Start of Text section
The report, titled "Who Is Next?", examined which banking companies are most in danger of failing, and though it did not name BankAtlantic, it did name BFC Financial Corp., which is a major investor in BankAtlantic. The chairman of BFC, which is not a banking company, is, Alan B. Levan, who is also the chairman and chief executive of BankAtlantic.

"Unfortunately, wire service outlets and cable news services have picked up the incorrect Ladenburg story, confused BFC Financial Corp. with BankAtlantic, and published stories that omit reference to the actual financial condition of BankAtlantic," the banking company said in the news release, issued late Monday.

Mr. Bove did not return calls Monday afternoon.

BankAtlantic has been hard hit by the Florida's real estate downturn. The company lost $23.4 million in the first quarter, and industry observers have been speculating for weeks that it would need to raise more capital to cope with mounting losses in its commercial real estate loan portfolio.

With investors already on edge over the failure of IndyMac Bancorp Inc. late Friday and the perceived liquidity problems at Fannie Mae and Freddie Mac, bank stocks fell sharply across the board Monday.

BankAtlantic's shares fell 25%, to an all-time low of 90 cents. They have now lost 91% of their value over the last nine months.

BankAtlantic said in the SEC filing that all of its capital levels are above what regulators consider to be well capitalized and that its ratio of nonperformers to total common equity plus reserves was at 12.5% — well below the 40% that Mr. Bove said in his report is a "danger zone."

The company did acknowledge its high levels of nonperforming commercial real estate and consumer loans, but said it is "optimistic" that a number of real estate markets in Florida are "showing signs of stabilizing."
End of Text section
Start of Input data
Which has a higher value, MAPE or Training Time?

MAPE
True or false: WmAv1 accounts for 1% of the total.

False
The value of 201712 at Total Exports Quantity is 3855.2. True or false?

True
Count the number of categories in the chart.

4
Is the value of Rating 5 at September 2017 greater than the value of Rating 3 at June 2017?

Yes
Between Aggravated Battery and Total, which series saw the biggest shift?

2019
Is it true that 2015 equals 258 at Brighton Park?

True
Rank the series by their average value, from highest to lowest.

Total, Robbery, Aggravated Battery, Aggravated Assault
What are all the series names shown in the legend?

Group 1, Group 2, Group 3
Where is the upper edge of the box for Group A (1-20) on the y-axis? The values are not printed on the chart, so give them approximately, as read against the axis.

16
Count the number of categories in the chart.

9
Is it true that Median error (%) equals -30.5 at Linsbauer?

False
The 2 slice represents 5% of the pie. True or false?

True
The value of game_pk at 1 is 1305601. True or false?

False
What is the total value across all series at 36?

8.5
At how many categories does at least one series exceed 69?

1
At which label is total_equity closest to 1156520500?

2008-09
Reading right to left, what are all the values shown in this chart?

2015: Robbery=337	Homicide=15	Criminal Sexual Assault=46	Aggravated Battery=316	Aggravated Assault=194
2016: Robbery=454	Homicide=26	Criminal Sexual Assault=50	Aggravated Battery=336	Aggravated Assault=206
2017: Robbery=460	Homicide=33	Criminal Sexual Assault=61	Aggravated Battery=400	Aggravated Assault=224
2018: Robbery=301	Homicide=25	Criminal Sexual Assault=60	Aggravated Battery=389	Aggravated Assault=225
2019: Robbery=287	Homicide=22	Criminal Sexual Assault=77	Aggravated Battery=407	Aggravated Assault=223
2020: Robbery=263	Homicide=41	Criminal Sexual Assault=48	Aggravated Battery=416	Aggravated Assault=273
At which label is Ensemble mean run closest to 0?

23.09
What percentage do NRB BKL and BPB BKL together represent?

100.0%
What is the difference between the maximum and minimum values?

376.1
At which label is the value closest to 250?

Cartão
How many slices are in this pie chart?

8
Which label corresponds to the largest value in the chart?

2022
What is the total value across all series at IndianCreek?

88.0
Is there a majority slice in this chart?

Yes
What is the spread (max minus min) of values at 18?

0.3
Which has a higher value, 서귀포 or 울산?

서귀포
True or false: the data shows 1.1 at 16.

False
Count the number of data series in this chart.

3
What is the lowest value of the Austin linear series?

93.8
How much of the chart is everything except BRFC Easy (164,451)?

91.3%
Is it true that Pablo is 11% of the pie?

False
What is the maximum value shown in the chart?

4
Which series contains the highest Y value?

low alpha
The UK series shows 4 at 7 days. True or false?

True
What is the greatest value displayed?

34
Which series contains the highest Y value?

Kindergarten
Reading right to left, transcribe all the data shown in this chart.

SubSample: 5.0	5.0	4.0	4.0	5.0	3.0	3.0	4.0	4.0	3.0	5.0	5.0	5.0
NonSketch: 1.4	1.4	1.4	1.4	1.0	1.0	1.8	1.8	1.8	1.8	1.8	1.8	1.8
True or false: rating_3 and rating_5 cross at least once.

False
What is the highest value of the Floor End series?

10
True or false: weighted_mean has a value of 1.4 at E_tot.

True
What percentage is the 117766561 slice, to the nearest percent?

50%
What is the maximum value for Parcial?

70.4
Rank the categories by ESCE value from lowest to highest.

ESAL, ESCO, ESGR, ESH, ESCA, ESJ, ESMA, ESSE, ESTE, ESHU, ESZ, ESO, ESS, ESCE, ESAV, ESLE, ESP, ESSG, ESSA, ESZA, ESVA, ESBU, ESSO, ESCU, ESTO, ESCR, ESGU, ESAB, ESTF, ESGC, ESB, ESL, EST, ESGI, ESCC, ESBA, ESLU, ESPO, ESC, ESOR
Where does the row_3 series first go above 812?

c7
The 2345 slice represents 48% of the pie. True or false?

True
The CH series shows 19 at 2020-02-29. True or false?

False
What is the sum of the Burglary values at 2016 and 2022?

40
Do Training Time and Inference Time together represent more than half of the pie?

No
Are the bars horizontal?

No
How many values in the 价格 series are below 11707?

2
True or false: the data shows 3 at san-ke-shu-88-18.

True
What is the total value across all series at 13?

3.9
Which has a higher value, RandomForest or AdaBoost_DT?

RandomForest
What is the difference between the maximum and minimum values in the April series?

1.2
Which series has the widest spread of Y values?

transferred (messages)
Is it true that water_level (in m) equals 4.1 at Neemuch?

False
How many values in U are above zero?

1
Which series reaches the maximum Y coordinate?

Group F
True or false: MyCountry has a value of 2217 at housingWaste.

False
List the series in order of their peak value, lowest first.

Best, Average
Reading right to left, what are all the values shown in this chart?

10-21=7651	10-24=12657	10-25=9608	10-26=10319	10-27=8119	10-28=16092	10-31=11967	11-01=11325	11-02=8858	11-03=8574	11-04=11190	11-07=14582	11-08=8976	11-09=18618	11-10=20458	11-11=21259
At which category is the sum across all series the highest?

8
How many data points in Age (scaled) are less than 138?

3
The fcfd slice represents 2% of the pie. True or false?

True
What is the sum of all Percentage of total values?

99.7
End of Input data
Copy out the entire passage above about BankAtlantic word for word, from start to finish.

The report, titled "Who Is Next?", examined which banking companies are most in danger of failing, and though it did not name BankAtlantic, it did name BFC Financial Corp., which is a major investor in BankAtlantic. The chairman of BFC, which is not a banking company, is, Alan B. Levan, who is also the chairman and chief executive of BankAtlantic.

"Unfortunately, wire service outlets and cable news services have picked up the incorrect Ladenburg story, confused BFC Financial Corp. with BankAtlantic, and published stories that omit reference to the actual financial condition of BankAtlantic," the banking company said in the news release, issued late Monday.

Mr. Bove did not return calls Monday afternoon.

BankAtlantic has been hard hit by the Florida's real estate downturn. The company lost $23.4 million in the first quarter, and industry observers have been speculating for weeks that it would need to raise more capital to cope with mounting losses in its commercial real estate loan portfolio.

With investors already on edge over the failure of IndyMac Bancorp Inc. late Friday and the perceived liquidity problems at Fannie Mae and Freddie Mac, bank stocks fell sharply across the board Monday.

BankAtlantic's shares fell 25%, to an all-time low of 90 cents. They have now lost 91% of their value over the last nine months.

BankAtlantic said in the SEC filing that all of its capital levels are above what regulators consider to be well capitalized and that its ratio of nonperformers to total common equity plus reserves was at 12.5% — well below the 40% that Mr. Bove said in his report is a "danger zone."

The company did acknowledge its high levels of nonperforming commercial real estate and consumer loans, but said it is "optimistic" that a number of real estate markets in Florida are "showing signs of stabilizing."